*TEXT EXCERPT:*
Note C - Environmental Contingencies

The Company's operations are subject to numerous laws and regulations intended
to protect the environment and/or impose remedial obligations. The Company is
also involved in personal injury and property damage claims, allegedly caused by
exposure to or by the release or disposal of materials manufactured or used in
the Company's operations. The Company operates or has previously operated
certain sites and facilities, including refineries, oil and gas fields, gasoline
stations, and terminals, for which known or potential obligations for
environmental remediation exist.

Under the Company's accounting policies, an environmental liability is recorded
when an obligation is probable and the cost can be reasonably estimated. If
there is a range of reasonably estimated costs, the most likely amount will be
recorded, or if no amount is most likely, the minimum of the range is used.
Recorded liabilities are reviewed quarterly. Actual cash expenditures often
occur one or more years after a liability is recognized.

The Company's reserve for remedial obligations, which is included in "Deferred
Credits and Other Liabilities" in the Consolidated Balance Sheets, contains
certain amounts that are based on anticipated regulatory approval for proposed
remediation of former refinery waste sites. If regulatory authorities require
more costly alternatives than the proposed processes, future expenditures could
exceed the amount reserved by up to an estimated $3 million.

The Company has received notices from the U.S. Environmental Protection Agency
(EPA) that it is currently considered a Potentially Responsible Party (PRP) at
three Superfund sites and has also been assigned responsibility by defendants at
another Superfund site. The potential total cost to all parties to perform
necessary remedial work at these sites may be substantial. Based on currently
available information, the Company has reason to believe that it is a "de
minimus" party as to ultimate responsibility at the four sites. The Company does
not expect that its related remedial costs will be material to its financial
condition or its results of operations, and it has not provided a reserve for
remedial costs on Superfund sites. Additional information may become known in
the future that would alter this assessment, including any requirement to bear a
pro rata share of costs attributable to nonparticipating PRPs or indications of
additional responsibility by the Company.

Lawsuits filed against Murphy by the U.S. Government and the State of Wisconsin
are discussed under the caption "Legal Proceedings" on page 16 of this Form 10-Q
report. The Company does not believe that these or other known environmental
matters will have a material adverse effect on its financial condition. There
is the possibility that expenditures could be required at currently unidentified
sites, and new or revised regulations could require additional expenditures at
known sites. Such expenditures could materially affect the results of
operations in a future period.

*RECORDS PROVIDED:*

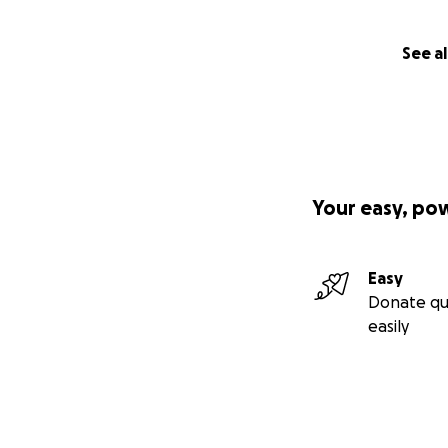
See al
Your easy, po
Easy
Donate qu
easily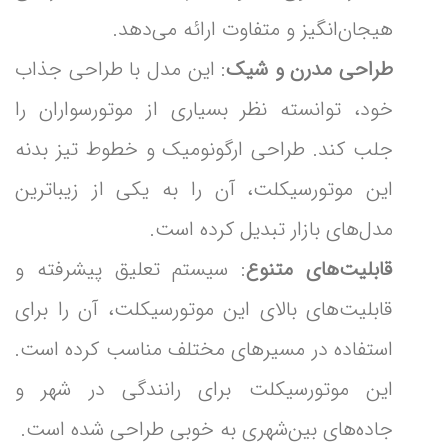
هیجان‌انگیز و متفاوت ارائه می‌دهد.
طراحی مدرن و شیک
: این مدل با طراحی جذاب
خود، توانسته نظر بسیاری از موتورسواران را
جلب کند. طراحی ارگونومیک و خطوط تیز بدنه
این موتورسیکلت، آن را به یکی از زیباترین
مدل‌های بازار تبدیل کرده است.
قابلیت‌های متنوع
: سیستم تعلیق پیشرفته و
قابلیت‌های بالای این موتورسیکلت، آن را برای
استفاده در مسیرهای مختلف مناسب کرده است.
این موتورسیکلت برای رانندگی در شهر و
جاده‌های بین‌شهری به خوبی طراحی شده است.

*ACTIVITY LIST:*
A. Answer these from the environmental contingencies note:
(i) How often are recorded liabilities reviewed?
(ii) At how many Superfund sites does the EPA currently consider the Company a Potentially Responsible Party?
(iii) By up to what estimated amount could future expenditures exceed the amount reserved if regulators require more costly alternatives?
B. Revise the environmental contingencies note from "The Company's reserve" up to and including "estimated $3 million.", putting "state regulators" in place of "regulatory authorities".

*SOLVED PROBLEMS:*
A.
(i) Quarterly.
(ii) Three.
(iii) Up to an estimated $3 million.

B.
The Company's reserve for remedial obligations, which is included in "Deferred
Credits and Other Liabilities" in the Consolidated Balance Sheets, contains
certain amounts that are based on anticipated regulatory approval for proposed
remediation of former refinery waste sites. If state regulators require
more costly alternatives than the proposed processes, future expenditures could
exceed the amount reserved by up to an estimated $3 million.